Destination santé

Une femme sans peur…

3 janvier 2011

Où dans notre cerveau se situent donc les centres de la peur ? Pour le savoir, des médecins américains se sont penchés sur le cas rarissime d’une femme de 44 ans qui, justement, n’a jamais peur… Serpents, mygales, films d’horreur, maisons hantées… rien n’y fait. La peur lui est étrangère. Intrigant et inquiétant.

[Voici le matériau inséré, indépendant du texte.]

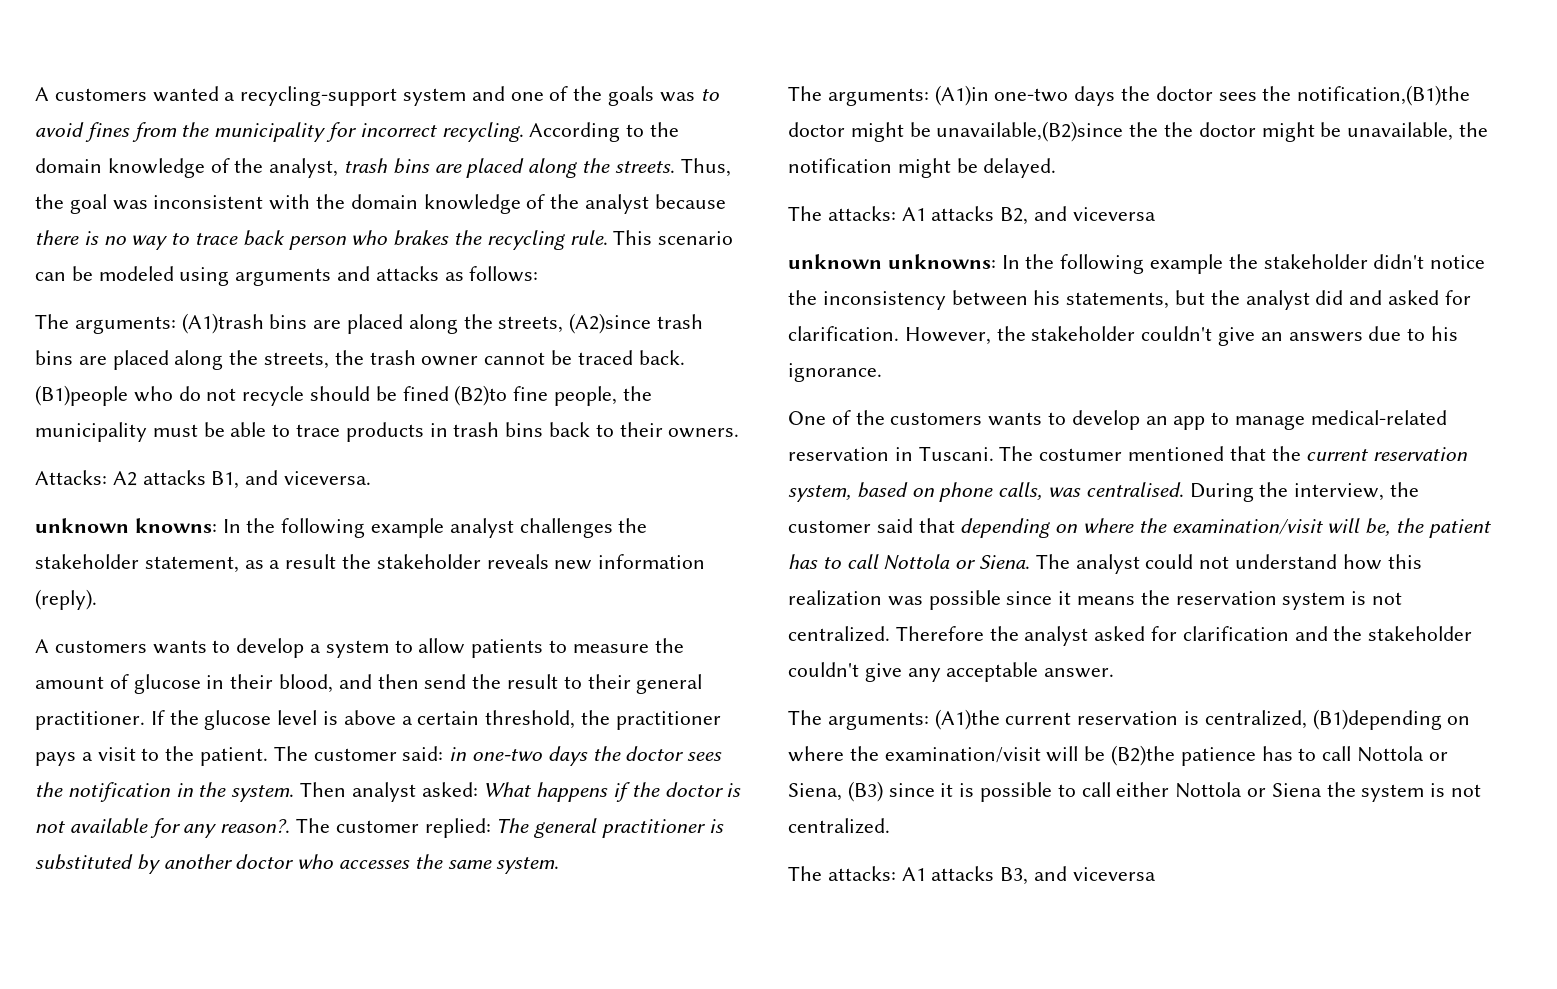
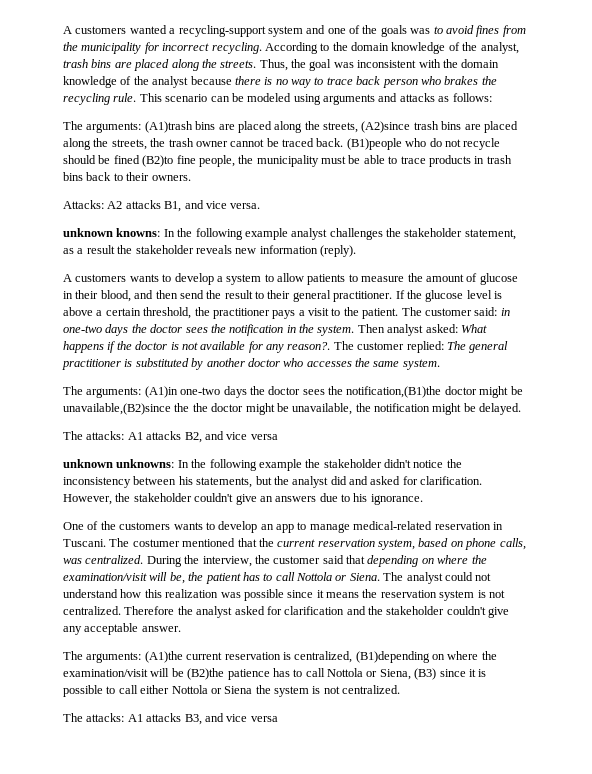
[284,471,372,485] viceversa. -> [205,201,261,209] vice versa.
[1072,207,1156,221] viceversa -> [226,432,278,440] vice versa
[1085,482,1184,497] centralised. -> [85,555,144,564] centralized.
[1072,867,1156,881] viceversa -> [226,714,278,722] vice versa

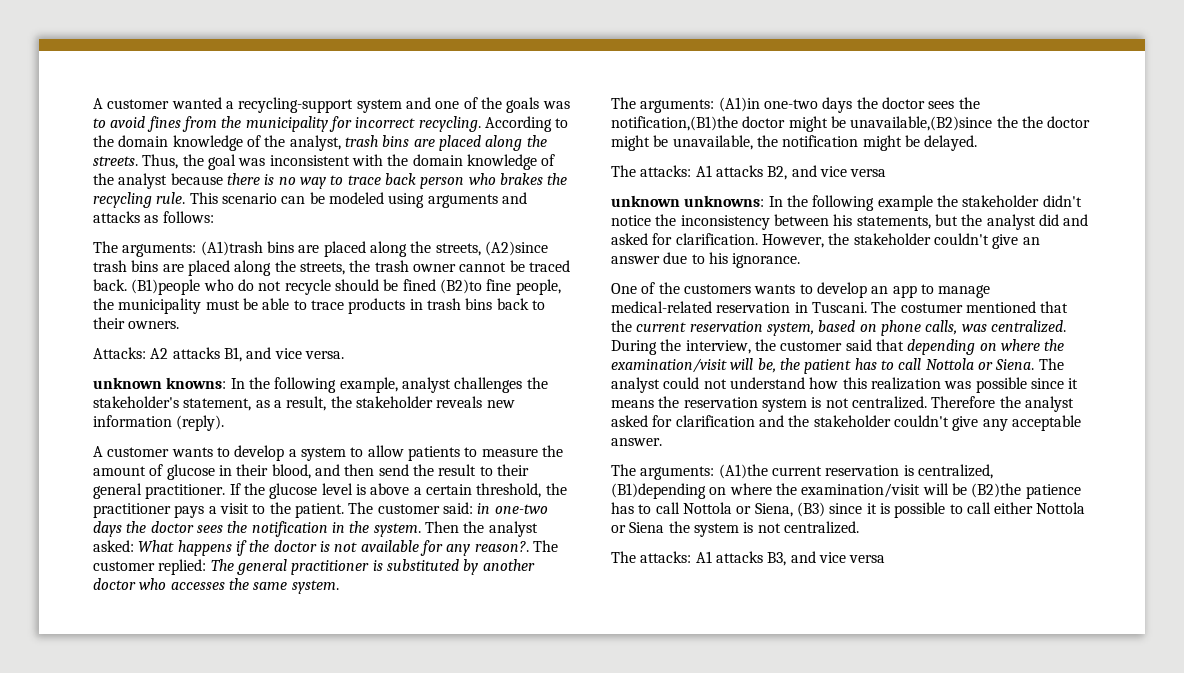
[63,26,127,34] A customers -> [93,98,170,109] A customer
[244,228,288,240] example -> [339,377,398,393] example,
[404,228,463,237] stakeholder -> [93,396,179,408] stakeholder's
[86,245,115,254] result -> [286,396,327,411] result,
[75,274,127,282] customers -> [107,447,170,457] customer
(385, 328) none -> [463,521,485,533] the
[275,496,317,502] answers -> [611,256,660,264] answer

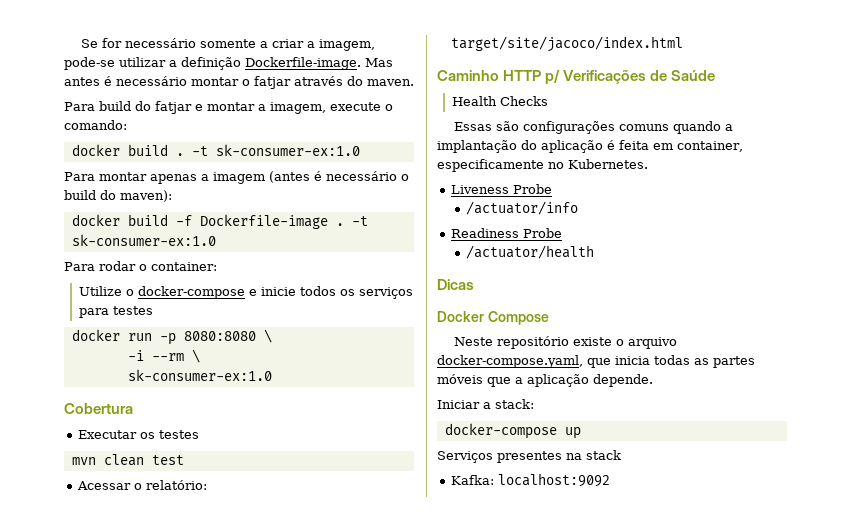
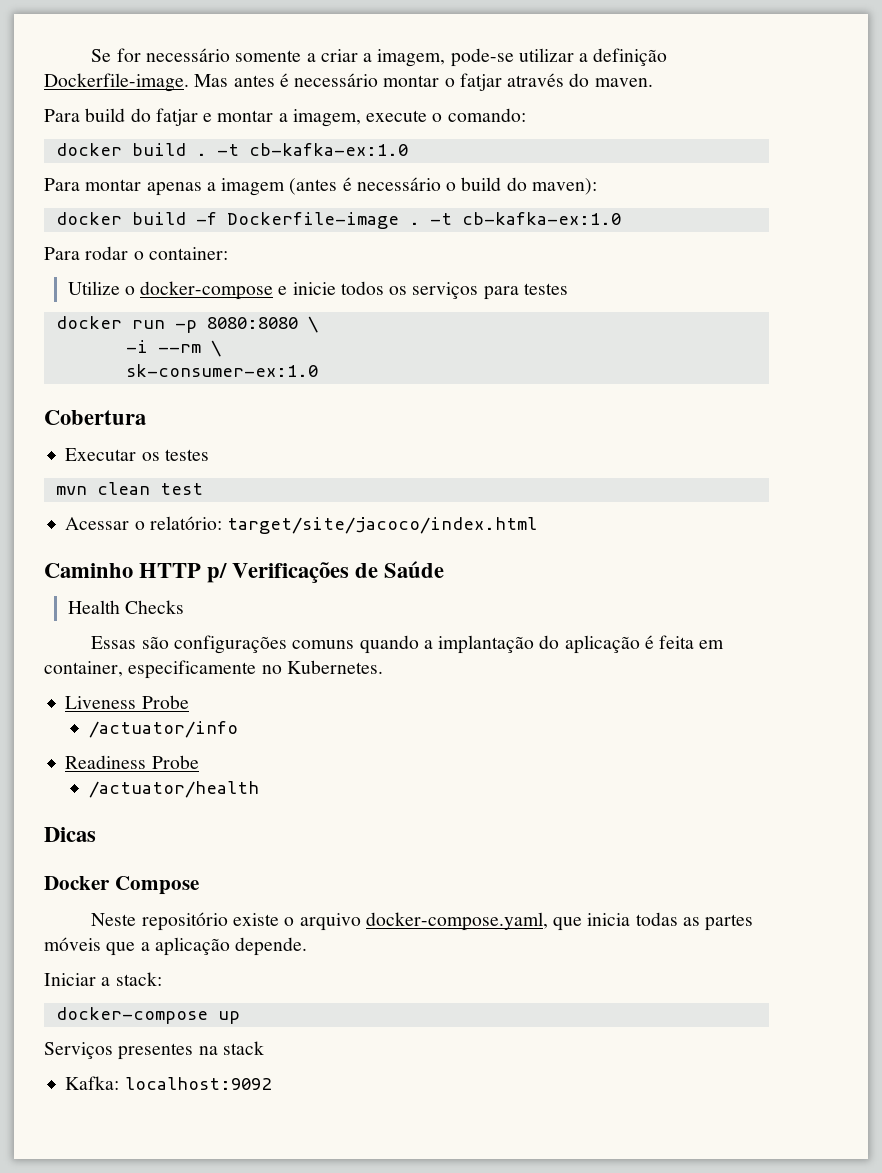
[215,144,360,156] sk-consumer-ex:1.0 -> [248,143,408,156] cb-kafka-ex:1.0
[71,234,216,246] sk-consumer-ex:1.0 -> [461,212,621,225] cb-kafka-ex:1.0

« Nous supposions que le siège de la peur se situait au niveau de l’amygdale — une glande en forme d’amande située au niveau temporal dans le cerveau, n.d.l.r. — mais cela n’a jamais vraiment été vérifié chez l’Homme », rapporte le Dr Justin Feinstein (Université d’Iowa City). Chez l’animal, en revanche, ce constat parait bien établi. En novembre dernier, une étude européenne publiée dans “Nature” avait confirmé l’implication de l’amygdale dans l’apprentissage de la peur… chez la souris.

Justin Feinstein s’est donc intéressé à S.M. Derrière ces initiales, une femme de 44 ans atteinte du syndrome d’Urbach-Wiethe. Une maladie génétique rare, caractérisée par une calcification de l’amygdale. Avec son équipe, il n’a pas lésiné sur les moyens pour provoquer un semblant de peur chez cette femme. Celle-ci a eu tout loisir de chatouiller une mygale et une tarentule, de caresser des serpents — tous vivants, il va de soi. Elle a également été conduite dans une… maison hantée, avant de visionner des films d’horreur. Sans plus de réussite. S.M. n’a ressenti aucune peur.

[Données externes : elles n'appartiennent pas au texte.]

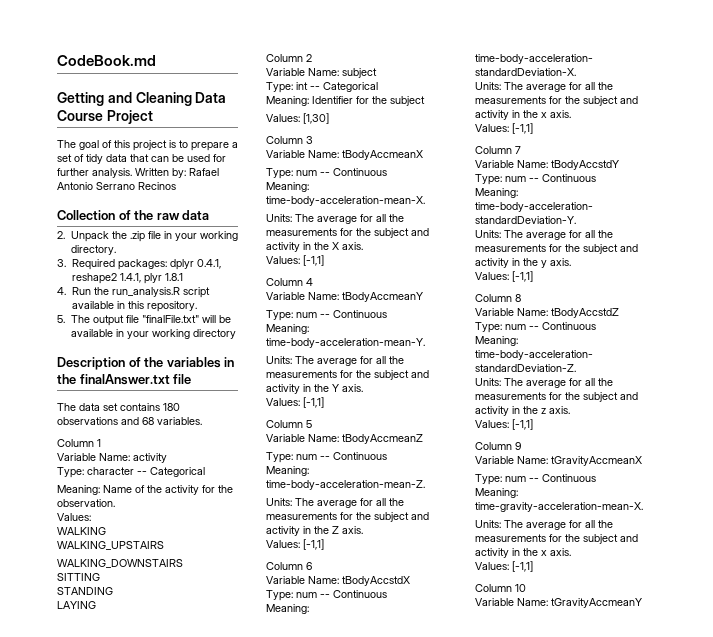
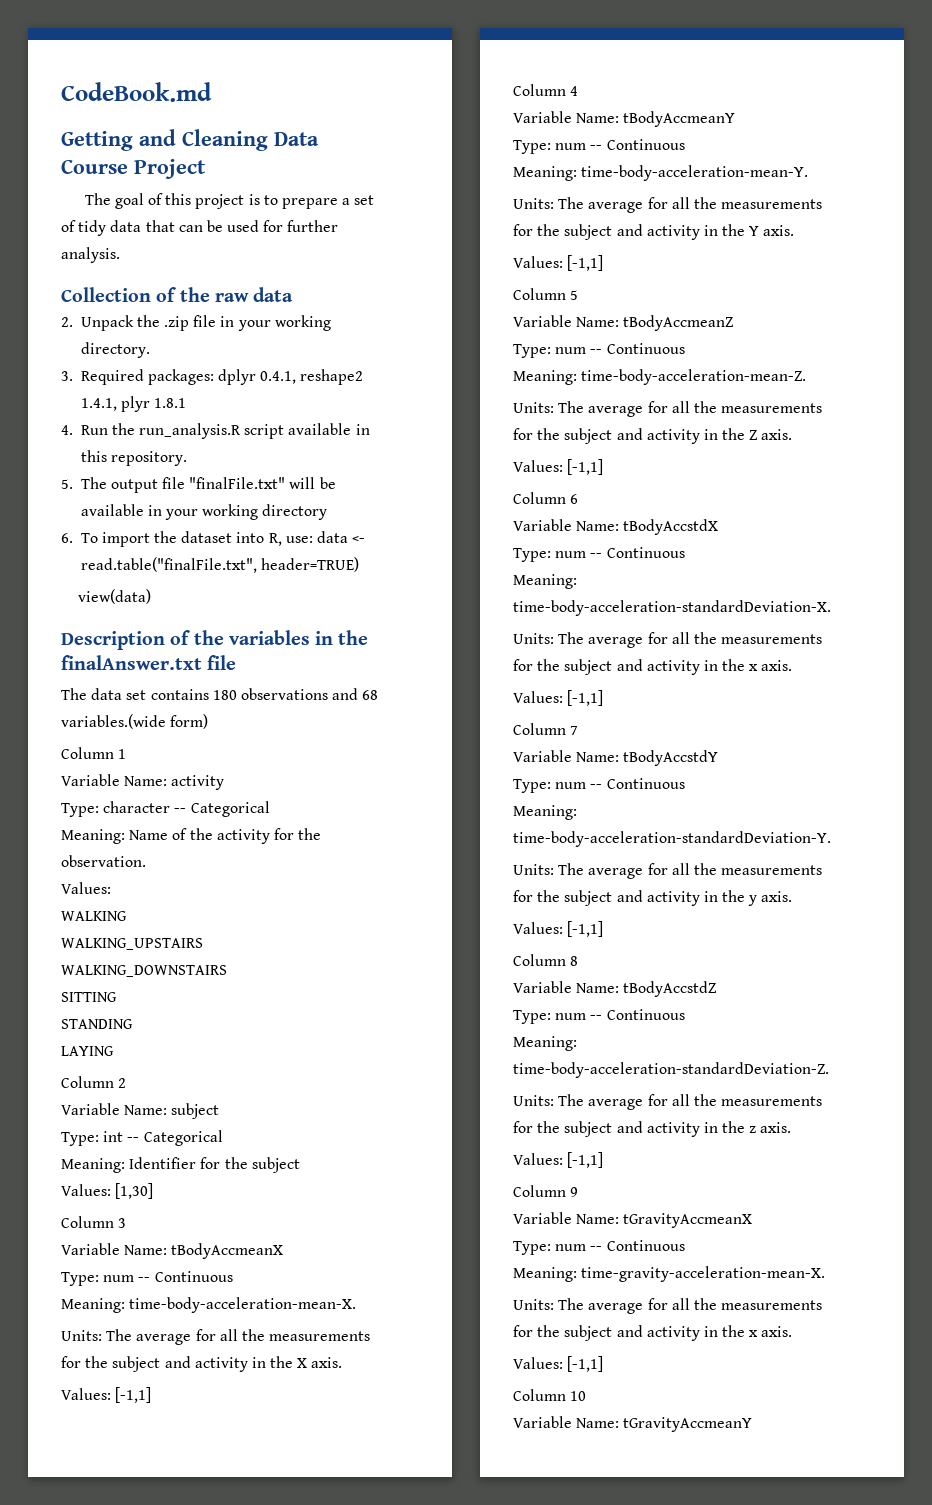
[135,168,219,178] [57,182,176,190] Written by: Rafael Antonio Serrano Recinos -> (120, 255) none
(236, 334) none -> [61,531,366,547] [80,557,359,573] [78,589,152,604] // 6. To import the dataset into R, use: data <- read.table("finalFile.txt", header=TRUE) // view(data)
[157,417,202,425] variables. -> [61,714,209,729] variables.(wide form)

Au bout du chemin, la prise en charge du syndrome de stress post-traumatique ?

Pour mieux comprendre, Feinstein l’a soumise à de nombreuses questions concernant sa vie quotidienne. « Elle n’a jamais éprouvé la moindre peur », confirme-t-il. « En revanche, elle se montre tout à fait capable d’exprimer d’autres émotions. En conclusion, nous confirmons que l’amygdale joue bien un rôle pivot au niveau du ressenti de la peur ».

D’autres travaux devraient rapidement s’enchaîner, pour comprendre les circuits neuronaux spécifiques à la peur. Et pourquoi pas pour envisager à terme la mise au point de traitements contre le syndrome de stress post-traumatique. « Nous n’en sommes pas là, mais cette éventualité est envisageable », nous confirme Cyril Herry, chargé de recherches à l’Unité INSERM 862 de Bordeaux. Il a justement contribué au travail publié dans “Nature”.

Il tient à rappeler toutefois que la peur est « une adaptation comportementale à une situation donnée. Le fait d’ignorer les dangers qui nous entourent est évidemment… très dangereux ». Au point de s’étonner, comme Feinstein d’ailleurs, que cette patiente soit toujours en vie à 44 ans.